The API needs to make several decisions before rewriting:

Whether the input is grammatically correct or needs significant rewriting.
Tone (formal, casual) and style.
Whether the text is AI-generated or heavily templated.
Appropriate rewrite strength based on input quality.

Originally, detection was rule-based and treated paragraphs as single units.

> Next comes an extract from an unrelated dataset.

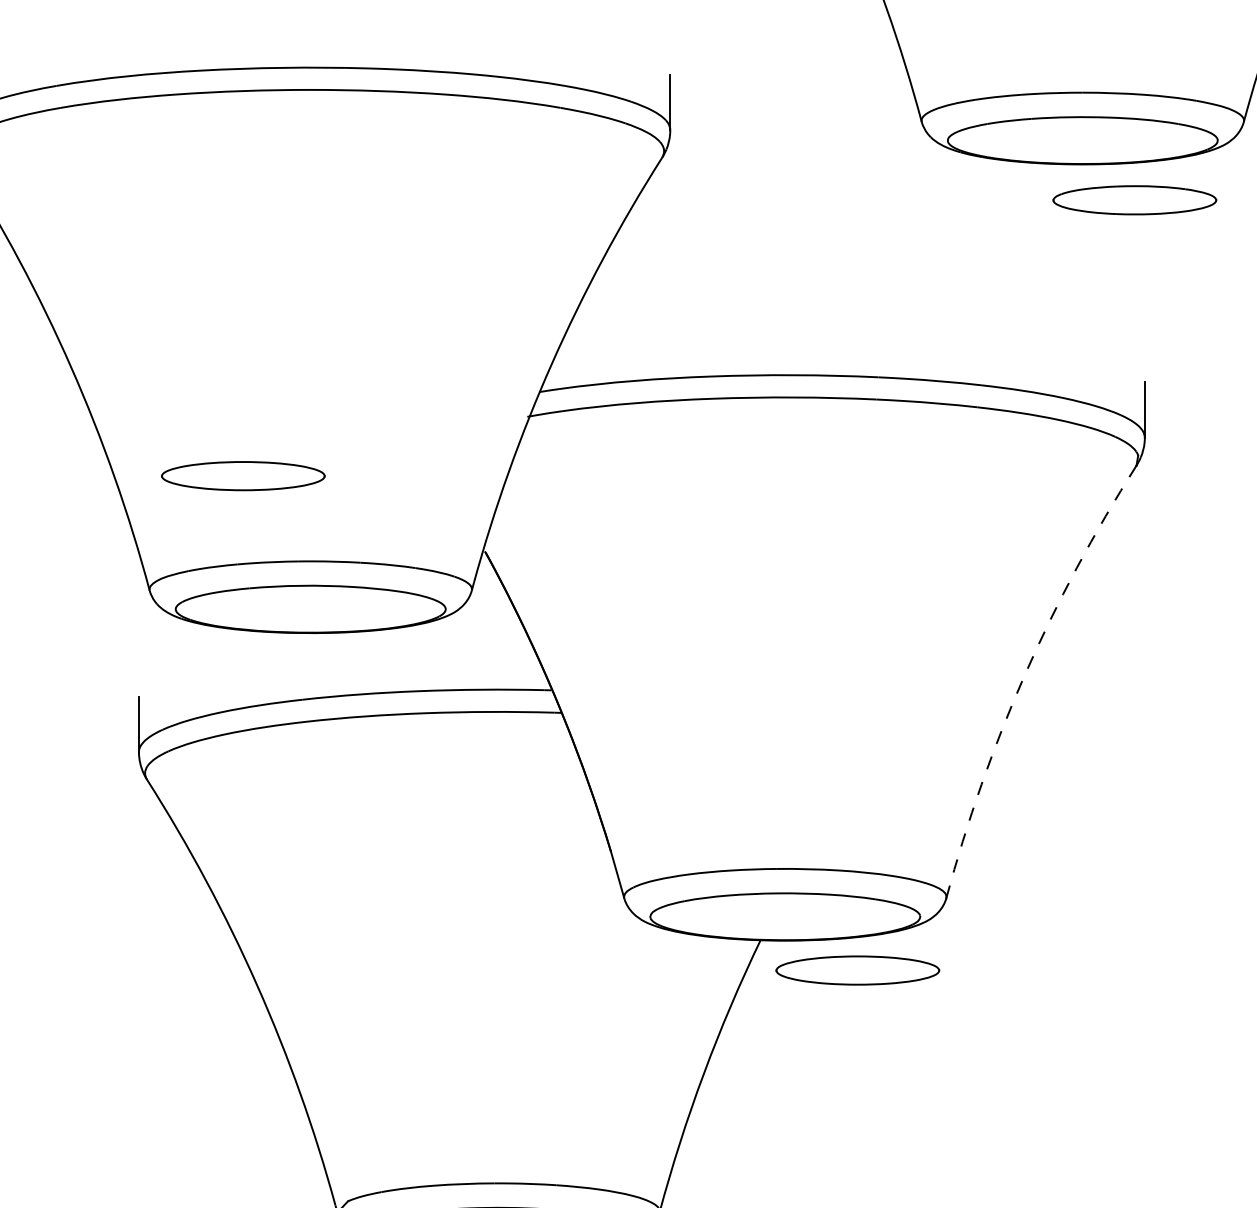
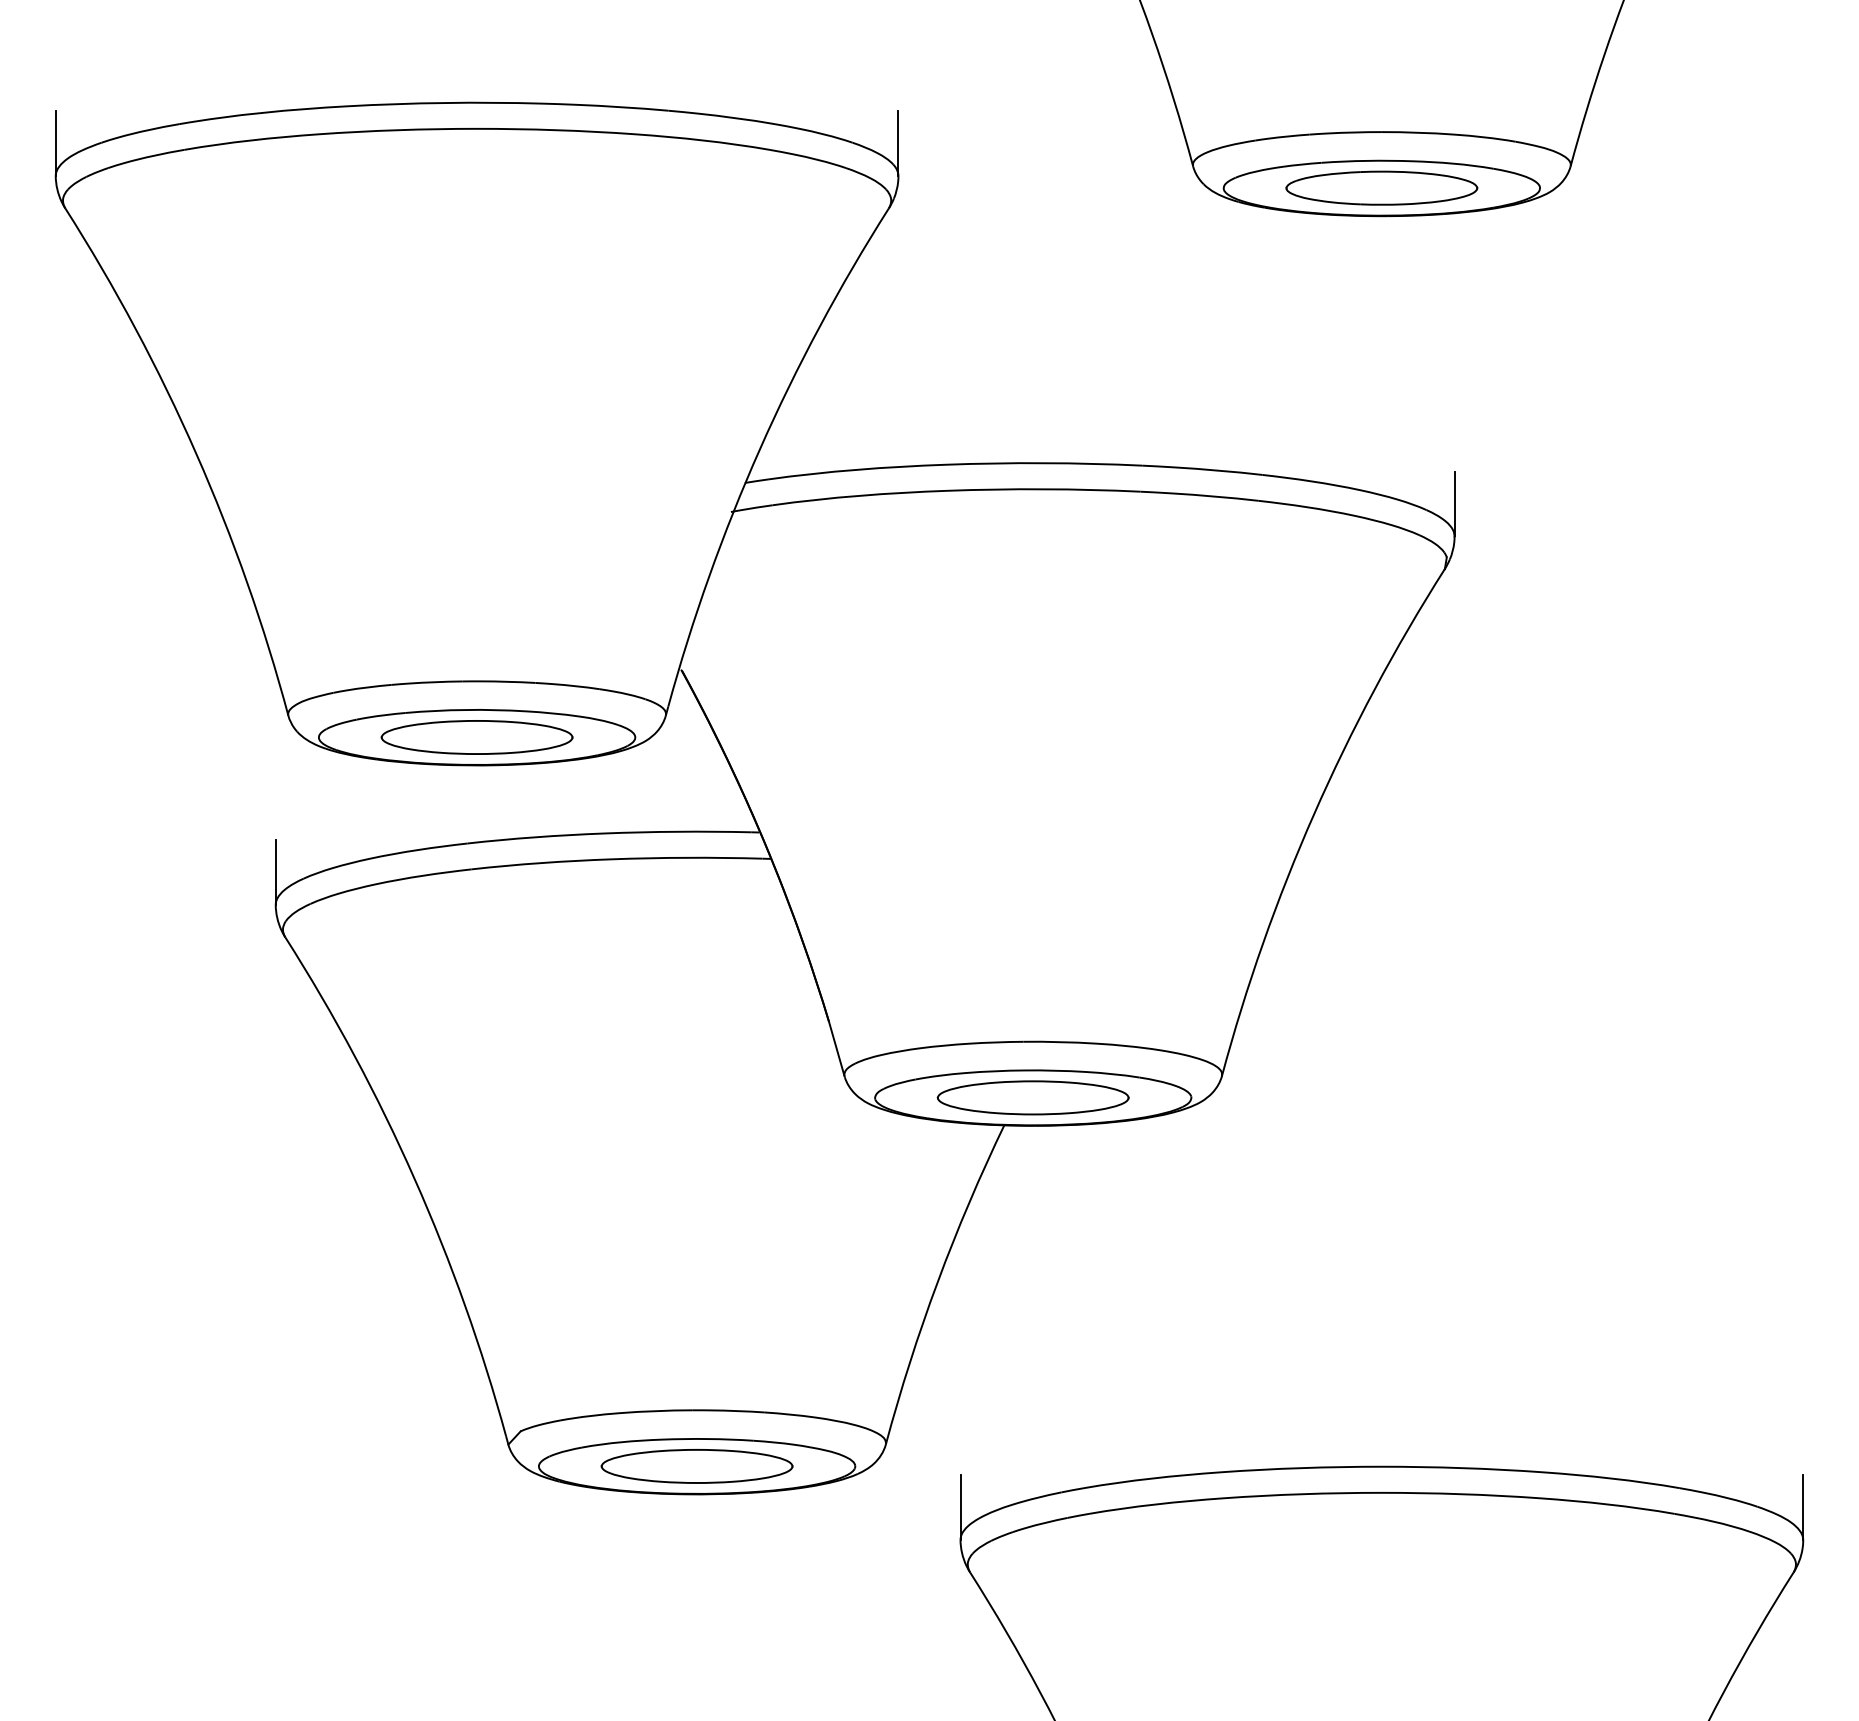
part: (1134, 199) -> (1381, 187), moved
part: (242, 476) -> (476, 737), moved
arc: (1025, 674) -> (1314, 814), dashed -> solid
part: (857, 970) -> (1032, 1097), moved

This often caused inconsistent rewrites when users submitted multi-sentence or mixed-tone inputs.

Optimizations

1. Sentence-Level Segmentation

Paragraphs are now split into individual sentences for classification.
Each sentence is labeled independently, then merged for a paragraph-level decision.
Result: 18–22% improvement in rewrite consistency on internal tests.

2. Pattern-Based AI Detection

Replaced simple heuristics with pattern scoring: embedding collapse, repetition ratio, syntactic symmetry, and repetitive connectors.
When AI-generated patterns are detected, Sentence Rewriter lowers rewrite strength to avoid overly robotic outputs.

3. Context-Aware Tone Detection

Applied a context window around contrastive conjunctions (but, although, however) to capture tone flips mid-sentence.
Ensures the API chooses the correct rewrite mode, preserving user intent and style.

4. Dynamic Rewrite Strength

Rewrite strength is now adaptive:
- Low grammar errors → minor adjustments.
- Moderate errors → moderate rewrites.
- Heavy errors → aggressive rewriting.
- AI-style detected → lower strength to prevent stacked transformations.
This dynamic approach significantly improved output quality for Sentence Rewriter users.

Evaluation

Tested with 500 real user sentences and 100 borderline cases.
Metrics: clarity, fluency, tone preservation, meaning preservation.
Overall improvement: +27% across metrics.

Next Steps

Phrase-level confidence scores.
Better handling of domain-specific terminology.
Detecting user intent for rewrite vs. rephrase vs. refine.
Continuous feedback loop from user interactions to improve Sentence Rewriter API performance.